Back on the road heading north, we pass a truckload of camel.
We stop at the university town of Awasa to visit the fish market.
Fishermen bring in their catch along the shore.
The fish is gutted and filleted right on the beach.
Marabou stork wander throughout the chaotic scene. Restaurants serving the freshly caught fish line the beach. I managed to find a couple of marabou stork feathers to take home in my suitcase.
On the way back we pass rich agricultural lands where we see rows of green houses where roses are grown.

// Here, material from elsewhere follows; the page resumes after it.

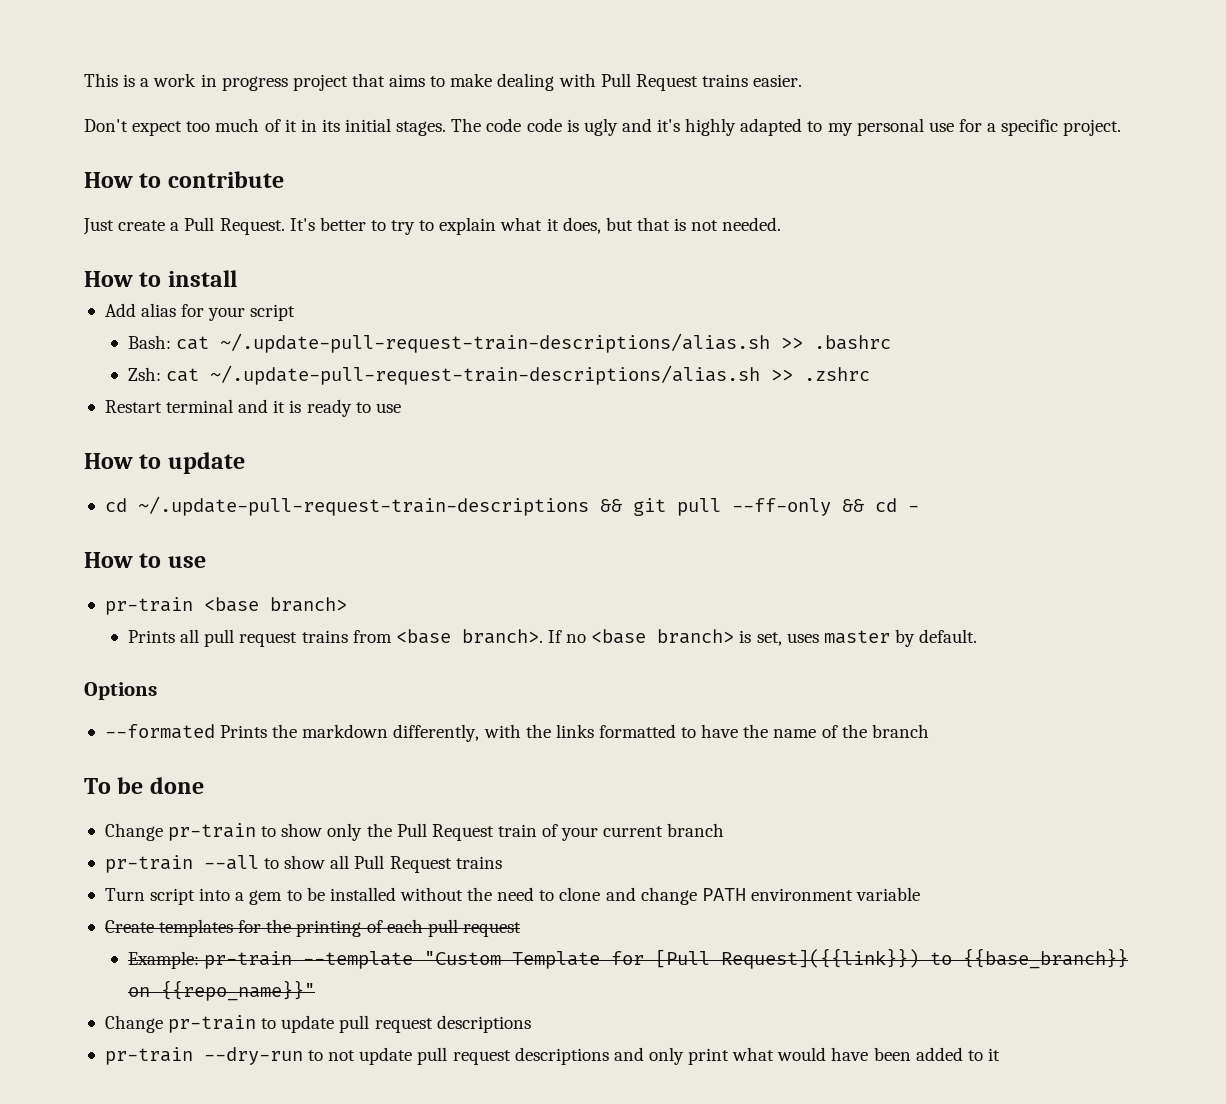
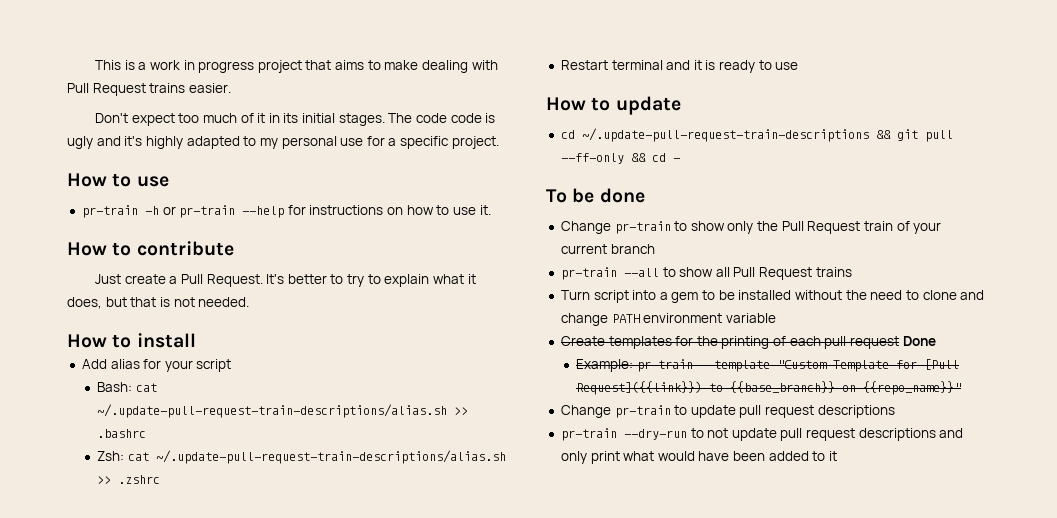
(1122, 127) none -> [67,173,169,187] [81,205,491,218] // How to use // pr-train -h or pr-train --help for instructions on how to use it.
[84,552,206,568] [104,597,347,615] [128,629,978,647] [84,682,157,700] [104,724,929,742] // How to use // pr-train <base branch> // Prints all pull request trains from <base branch>. If no <base branch> is set, uses master by default. // Options // --formated Prints the markdown differently, with the links formatted to have the name of the branch -> (680, 160) none
(521, 929) none -> [902,336,936,346] Done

The transit hub town of Sashamenee serves as the home of the Rastafarians who were given land by Haile Selassie. The Lion of Judah decorates gates of many homes here.
Nearing Addis, we see a massive housing complex built by the side of the new expressway.
Traffic intensifies as we enter Addis. We slowly make our way through the chaotic afternoon rush hour to find an historic coffee house called TO.MO.CA. It’s a family owned coffee‐roasting company established in 1953. The company’ name is abbreviated from the ItalianTorrefazione Moderna Café, which directly translates as modern coffee roasting.TO.MO.CA. Coffee is the first coffee company based in Addis.
Coffee scents fill the small coffee bar and shop. A map of Ethiopia’s coffee regions decorates the wall. I bought a bit of coffee for home, as the prices were about half of a pound of Peet’s.
Later that evening we had dinner at the Habesha Restaurant, where we had a large traditional buffet, with injera, of course, and traditional dancers with an amazing ability to do the Eskista, the Ethiopian traditional shoulder dance.
Check out this youtube example.
Tonight the tour is over. Tomorrow a free day in Addis.